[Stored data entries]
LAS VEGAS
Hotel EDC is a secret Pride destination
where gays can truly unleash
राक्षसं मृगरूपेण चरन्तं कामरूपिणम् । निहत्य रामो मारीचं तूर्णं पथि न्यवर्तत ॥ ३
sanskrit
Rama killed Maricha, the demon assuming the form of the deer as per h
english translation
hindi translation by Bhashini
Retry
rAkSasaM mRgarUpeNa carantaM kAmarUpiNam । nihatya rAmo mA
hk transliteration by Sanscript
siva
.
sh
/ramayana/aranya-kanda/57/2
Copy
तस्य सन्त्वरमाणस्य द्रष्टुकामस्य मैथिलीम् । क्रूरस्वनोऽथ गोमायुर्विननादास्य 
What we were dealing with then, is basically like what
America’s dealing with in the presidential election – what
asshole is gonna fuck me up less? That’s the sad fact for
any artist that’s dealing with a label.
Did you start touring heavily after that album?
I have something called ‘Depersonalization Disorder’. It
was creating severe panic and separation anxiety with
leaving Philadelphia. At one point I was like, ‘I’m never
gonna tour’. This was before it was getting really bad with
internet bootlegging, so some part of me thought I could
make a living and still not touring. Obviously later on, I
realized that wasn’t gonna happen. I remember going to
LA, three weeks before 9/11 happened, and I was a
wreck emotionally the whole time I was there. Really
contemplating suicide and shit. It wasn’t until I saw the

...

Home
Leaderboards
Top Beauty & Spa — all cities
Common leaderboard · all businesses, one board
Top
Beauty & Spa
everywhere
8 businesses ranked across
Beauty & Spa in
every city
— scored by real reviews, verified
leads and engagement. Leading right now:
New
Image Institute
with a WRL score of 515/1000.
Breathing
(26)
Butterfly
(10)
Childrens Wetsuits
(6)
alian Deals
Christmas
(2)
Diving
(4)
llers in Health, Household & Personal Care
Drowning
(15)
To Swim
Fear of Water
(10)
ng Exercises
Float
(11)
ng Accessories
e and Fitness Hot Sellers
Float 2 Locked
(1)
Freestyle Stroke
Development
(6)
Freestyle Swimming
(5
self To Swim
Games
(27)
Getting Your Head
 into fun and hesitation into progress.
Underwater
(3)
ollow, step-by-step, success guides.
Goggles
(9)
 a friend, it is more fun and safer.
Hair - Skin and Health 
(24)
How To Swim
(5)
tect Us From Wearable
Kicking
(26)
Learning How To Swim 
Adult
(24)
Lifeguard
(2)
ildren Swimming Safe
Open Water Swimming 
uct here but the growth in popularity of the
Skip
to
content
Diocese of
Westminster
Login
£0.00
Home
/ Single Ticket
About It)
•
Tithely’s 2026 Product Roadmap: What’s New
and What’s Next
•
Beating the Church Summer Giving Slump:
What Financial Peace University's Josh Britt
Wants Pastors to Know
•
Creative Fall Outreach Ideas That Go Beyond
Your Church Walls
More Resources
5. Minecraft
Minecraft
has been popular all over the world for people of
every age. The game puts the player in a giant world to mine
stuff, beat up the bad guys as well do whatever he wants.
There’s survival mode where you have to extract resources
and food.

## Exercise objective
Extract each line of the entries above that contains the word "Swimming".

## Answer section
Freestyle Swimming
ildren Swimming Safe
Open Water Swimming 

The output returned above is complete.